Cool! Would you just add a test that this throws a runtime error when trying to do complex backward through it, @antocuni? Then just ping me and we'll get this merged.

Adding these functions makes a lot of sense since I imagine we'll reuse them for torch.linalg.eig, but maybe we should implement torch.linalg.eig next and not bother implementing complex backward for torch.eig?

codecov · 2021-01-19T13:54:20Z

Codecov Report

Merging #49168 (01c168d) into master (c458558) will decrease coverage by 0.00%.
The diff coverage is 100.00%.

@@            Coverage Diff             @@
##           master   #49168      +/-   ##
==========================================
- Coverage   80.64%   80.64%   -0.01%     
==========================================
  Files        1913     1913              
  Lines      208061   208077      +16     
==========================================
+ Hits       167797   167807      +10     
- Misses      40264    40270       +6

antocuni · 2021-01-19T14:43:21Z

Cool! Would you just add a test that this throws a runtime error when trying to do complex backward through it, @antocuni? Then just ping me and we'll get this merged.

@mruberry done by commit 01c168d

Adding these functions makes a lot of sense since I imagine we'll reuse them for torch.linalg.eig, but maybe we should implement torch.linalg.eig next and not bother implementing complex backward for torch.eig?

It's very likely that we will be able to implement torch.linalg.eig in terms of torch.eig (or vice versa) using dispatch: Math as we did for svd and qr: in that case, once we implement complex backward for one, we should get the other "for free".
So, the order in which we implement torch.eig's backward and torch.linalg.eig should be irrelevant.

I think that @nikitaved planned to work on complex backward for torch.eig, so maybe he has some opinion on this.

mruberry · 2021-01-19T15:22:15Z

It's very likely that we will be able to implement torch.linalg.eig in terms of torch.eig (or vice versa) using dispatch: Math as we did for svd and qr: in that case, once we implement complex backward for one, we should get the other "for free".
So, the order in which we implement torch.eig's backward and torch.linalg.eig should be irrelevant.

That's probably true. Whatever @nikitaved thinks best.

facebook-github-bot

@mruberry has imported this pull request. If you are a Facebook employee, you can view this diff on Phabricator.

DATA FOR ANALYSIS

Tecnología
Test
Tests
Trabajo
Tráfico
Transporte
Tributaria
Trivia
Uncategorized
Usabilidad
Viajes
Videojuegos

CHECK YOUR UNDERSTANDING
A) Answer these questions from the pull request discussion:
(i) Which commit added the requested test?
(ii) What diff coverage does the Codecov report give?
(iii) Which two functions are named as earlier cases of using dispatch: Math?
B) Rewrite the part of the pull request discussion starting at "antocuni · 2021-01-19T14:43:21Z" and ending at "opinion on this.", with "planned" changed to "intended".

WRITTEN ANSWERS
A)
(i) 01c168d
(ii) 100.00%
(iii) svd and qr

B)
antocuni · 2021-01-19T14:43:21Z

Cool! Would you just add a test that this throws a runtime error when trying to do complex backward through it, @antocuni? Then just ping me and we'll get this merged.

@mruberry done by commit 01c168d

Adding these functions makes a lot of sense since I imagine we'll reuse them for torch.linalg.eig, but maybe we should implement torch.linalg.eig next and not bother implementing complex backward for torch.eig?

It's very likely that we will be able to implement torch.linalg.eig in terms of torch.eig (or vice versa) using dispatch: Math as we did for svd and qr: in that case, once we implement complex backward for one, we should get the other "for free".
So, the order in which we implement torch.eig's backward and torch.linalg.eig should be irrelevant.

I think that @nikitaved intended to work on complex backward for torch.eig, so maybe he has some opinion on this.